The remainder of our conversation lasted three-fourths of my coffee. We talked about city life for a while, sharing gripes about the subway and rent prices. I let myself be casual with him for a bit, hoping he’d loosen up a bit on the no-name stance.

He didn’t. Said he didn’t want the town knowing he’d brought a reporter back to Sommerville. I wasn’t too heartbroken. I didn’t even have close to enough for a story at this point. If I wanted to print something of the news of the new detective I had to visit the station and at least try to get a quote from the guy. Liam didn’t even know his name.

Liam left and I stayed to finish the last fourth of my now-cooled coffee. I decided, flipping through the pen-scratches I called notes, that Liam was nothing more than a bored ex-city current suburbanite kid who wanted a) an excuse to come into the city b) something pretty written about his beloved Brady and c) to feel like he’d done something useful in the wake of this tragedy.
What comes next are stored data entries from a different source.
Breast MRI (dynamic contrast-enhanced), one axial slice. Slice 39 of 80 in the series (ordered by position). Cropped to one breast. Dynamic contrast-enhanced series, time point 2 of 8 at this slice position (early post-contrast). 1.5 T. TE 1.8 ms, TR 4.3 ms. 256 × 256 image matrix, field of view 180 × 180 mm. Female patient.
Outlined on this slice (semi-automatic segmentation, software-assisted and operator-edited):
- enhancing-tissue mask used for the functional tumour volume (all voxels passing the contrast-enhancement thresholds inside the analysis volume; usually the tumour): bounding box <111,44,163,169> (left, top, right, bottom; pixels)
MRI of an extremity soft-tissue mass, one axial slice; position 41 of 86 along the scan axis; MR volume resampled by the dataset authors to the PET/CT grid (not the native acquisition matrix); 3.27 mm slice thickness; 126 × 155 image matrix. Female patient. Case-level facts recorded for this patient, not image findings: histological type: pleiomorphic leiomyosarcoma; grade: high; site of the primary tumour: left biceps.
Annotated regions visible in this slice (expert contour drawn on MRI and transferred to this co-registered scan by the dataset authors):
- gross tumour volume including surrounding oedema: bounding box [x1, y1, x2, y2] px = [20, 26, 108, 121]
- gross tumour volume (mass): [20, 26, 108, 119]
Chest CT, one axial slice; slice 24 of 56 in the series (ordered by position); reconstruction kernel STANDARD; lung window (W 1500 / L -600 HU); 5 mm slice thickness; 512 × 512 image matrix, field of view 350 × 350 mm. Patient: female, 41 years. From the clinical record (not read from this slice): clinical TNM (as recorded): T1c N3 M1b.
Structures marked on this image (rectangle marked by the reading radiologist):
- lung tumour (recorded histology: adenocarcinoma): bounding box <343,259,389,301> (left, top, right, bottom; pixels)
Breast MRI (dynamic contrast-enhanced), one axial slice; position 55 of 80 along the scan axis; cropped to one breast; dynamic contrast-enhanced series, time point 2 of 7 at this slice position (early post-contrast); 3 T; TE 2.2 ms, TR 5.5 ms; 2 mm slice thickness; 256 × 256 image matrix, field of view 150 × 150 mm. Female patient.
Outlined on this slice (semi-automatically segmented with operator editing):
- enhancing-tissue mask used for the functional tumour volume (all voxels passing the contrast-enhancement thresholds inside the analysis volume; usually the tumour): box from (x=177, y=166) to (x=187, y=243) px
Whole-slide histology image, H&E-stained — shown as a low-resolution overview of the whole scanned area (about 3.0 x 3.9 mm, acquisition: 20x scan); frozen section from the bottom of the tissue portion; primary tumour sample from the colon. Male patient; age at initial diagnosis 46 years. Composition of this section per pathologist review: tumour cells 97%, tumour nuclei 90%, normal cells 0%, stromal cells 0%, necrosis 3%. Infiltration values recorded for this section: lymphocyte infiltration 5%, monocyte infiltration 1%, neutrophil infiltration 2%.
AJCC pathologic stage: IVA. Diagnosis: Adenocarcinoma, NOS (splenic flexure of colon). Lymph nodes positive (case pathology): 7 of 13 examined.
If I had to put money on it I would have said he didn’t attend the funeral. Too distraught, too angry, felt like he didn’t know the family well enough. Now he’s lugging around all this guilt and shame. Feels like he can make it up to his deceased pal by bringing some glory to Brady’s name. He doesn’t have anything useful for the police (though I’d bet he’s called the tip line once or twice to offer some expired information) and so he turns to the next best thing: me.

I’ve always been pretty good at reading people. Let me tell you, I’m going to be right about everyone else in this case. Just not Liam Wethers. Jesus, how could I not see that was a fake name?